Coders using a wavelet transform as front-end are good candidates to overcome these problems. They scan each bit-planes one by one to generate a structured bit-stream. This bit-stream can be truncated to give more or less quality or resolution, and they are classified second-generation coders. A typical example of 3D wavelet coding is the octave zero-tree based coding [Bil99, Xio99, Kim99, Kim00, Sch00a], which currently tends to deliver the best compression performance. However, it is difficult to control the bit-stream structure since it is dependent on the coder’s data flow.

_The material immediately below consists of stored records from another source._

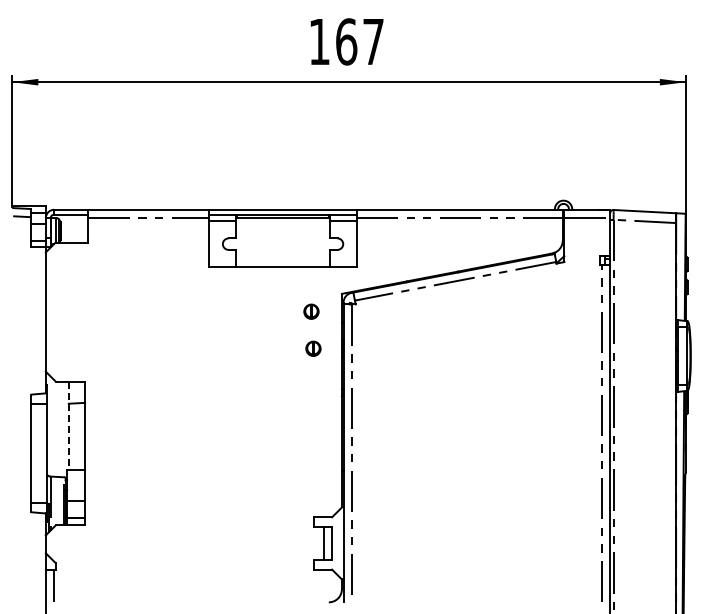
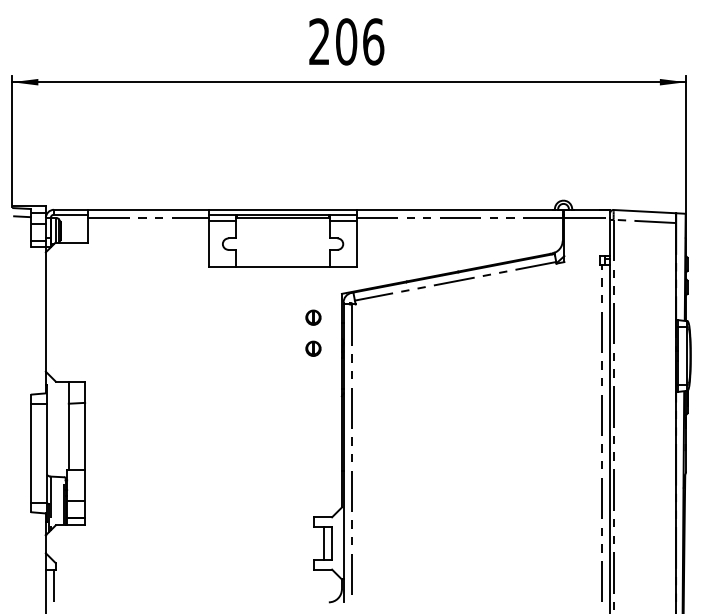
text at (346, 41): 167 -> 206
part at (311, 311) position: (311, 311) -> (313, 317)
line at (68, 426): dashed -> solid
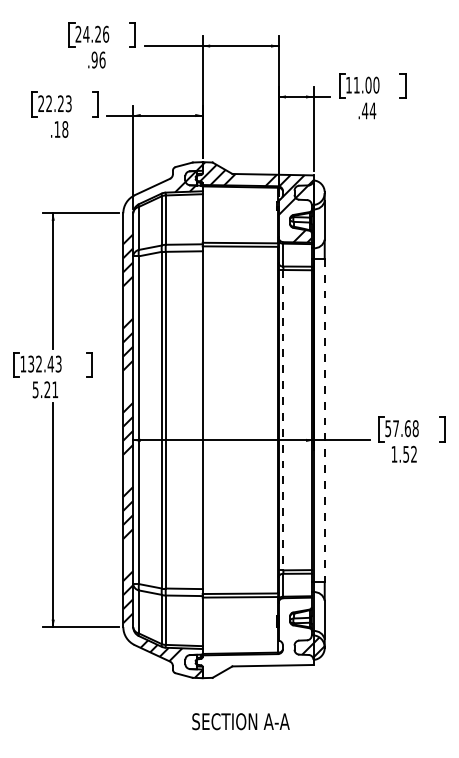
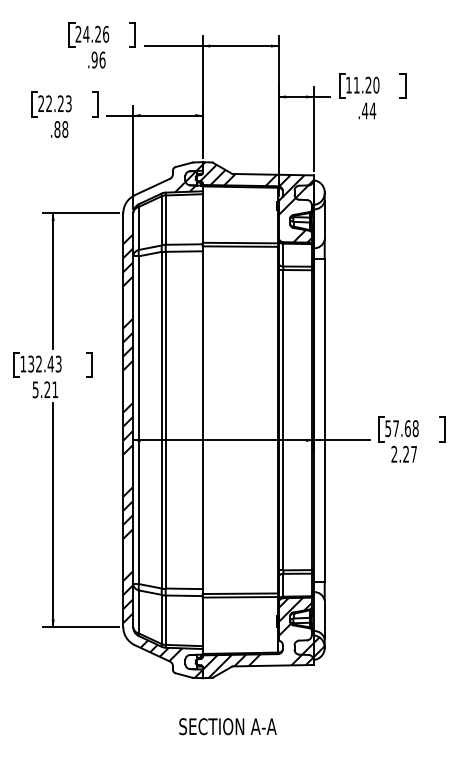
text at (368, 84): 11.00 -> 11.20
text at (57, 129): .18 -> .88
line at (283, 420): dashed -> solid
line at (324, 420): dashed -> solid
text at (403, 453): 1.52 -> 2.27
hatch at (257, 637): none -> present
text at (240, 721) position: (240, 721) -> (227, 726)
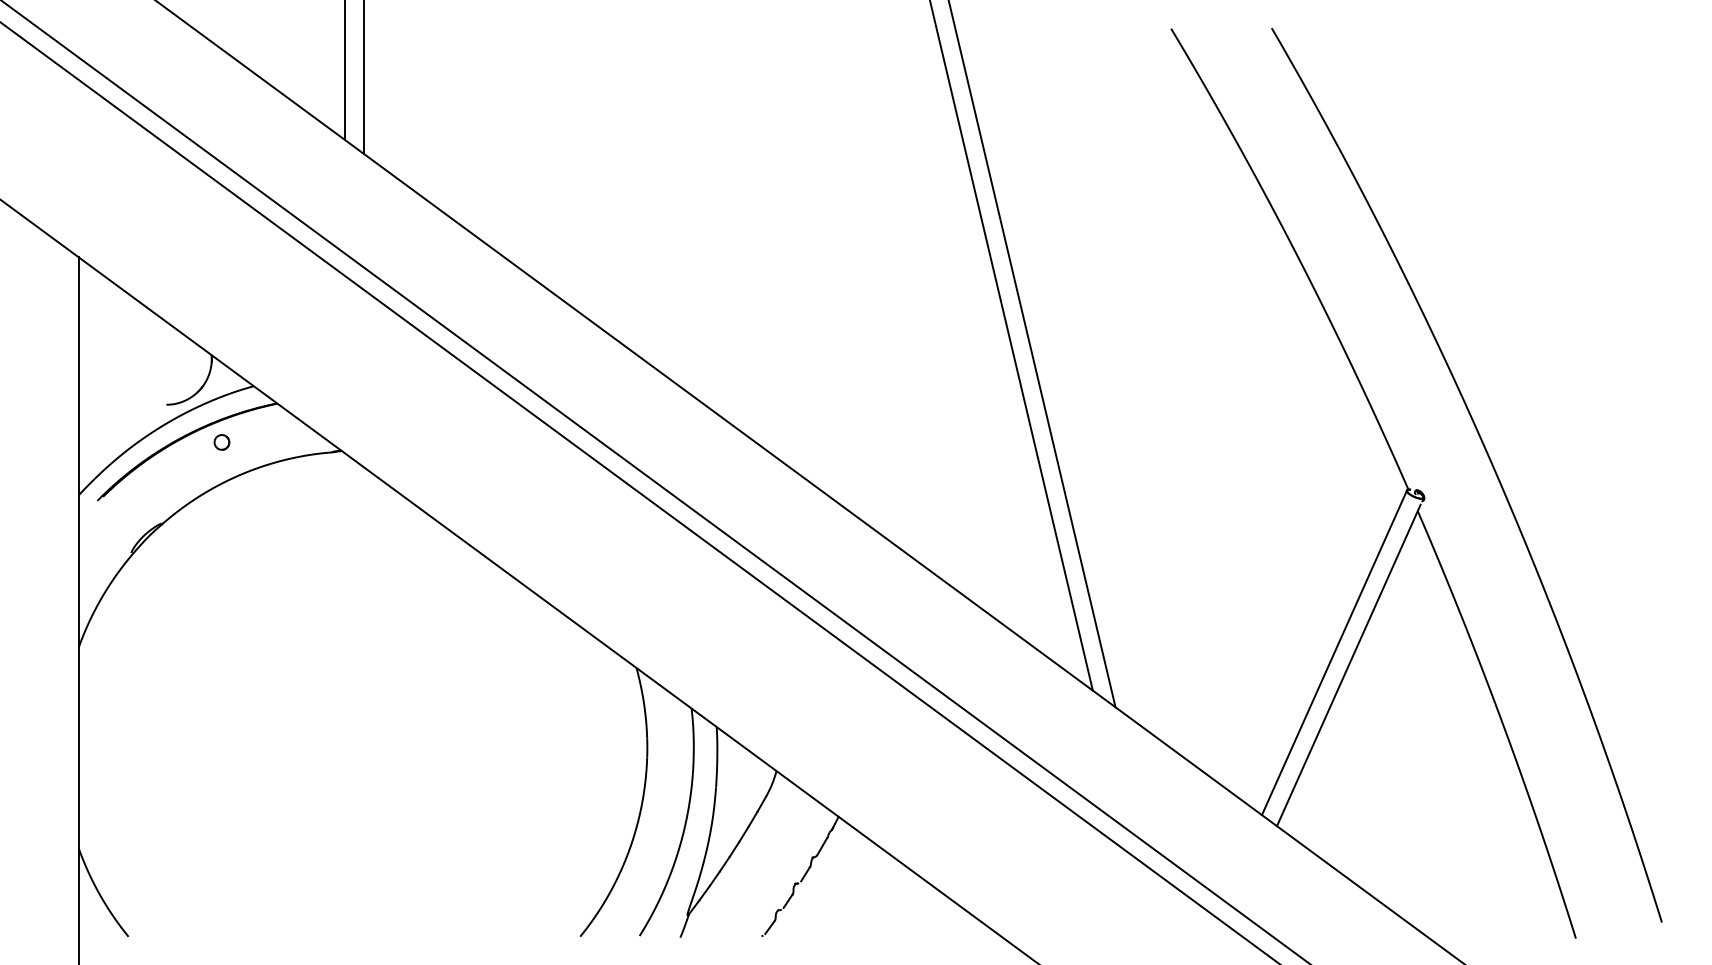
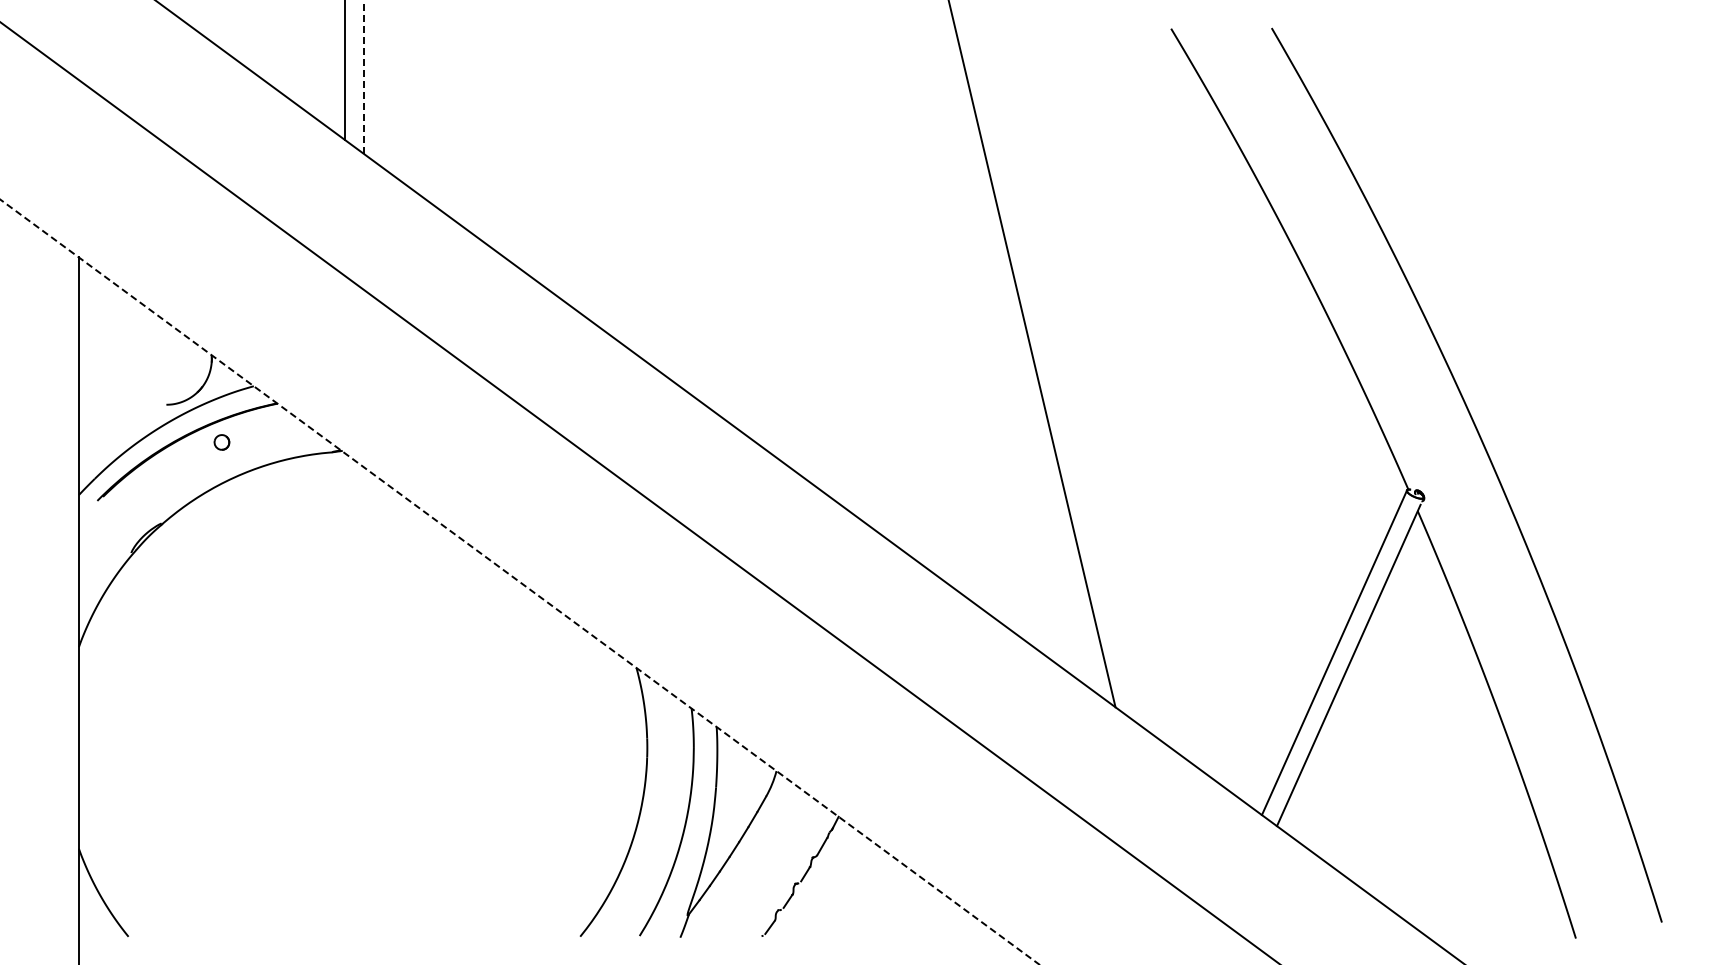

The new image compression standard JPEG2000 uses a third generation technique, called EBCOT ,incorporating an abstract interface to enable reordering of the generated code packages. In this way a fully controllable bit-stream structure is achieved. For example, the bit-stream can be equipped so that resolution or quality scalability are supported. The current verification model (VM7.0) of JPEG2000 however, does not include three-dimensional coding. The only support that is given for multidimensional and/or multi-spectral images is the possibility to execute a wavelet transform along the component axis. Unfortunately, the code supporting this feature was still buggy at the time this document was written

Adapting this third-generation coding technique to a three-dimensional environment was the aim of this thesis. The input volume is transformed into the wavelet transform with the 3D Wavelet front-end described and implemented by Schelkens et al. [Sch00a] and Barbarien [Joeri’s thesis]. Later it is coded by an hybrid technique of Cube-Splitting and an JPEG2000’s EBCOT module, modified to support the third dimension. The Cube-Splitting module codes big zero-volumes very efficiently, while the EBCOT coder is responsible for the coding of the (sub)volumes containing significant samples. Hence, the implemented coder is called CS- EBCOT.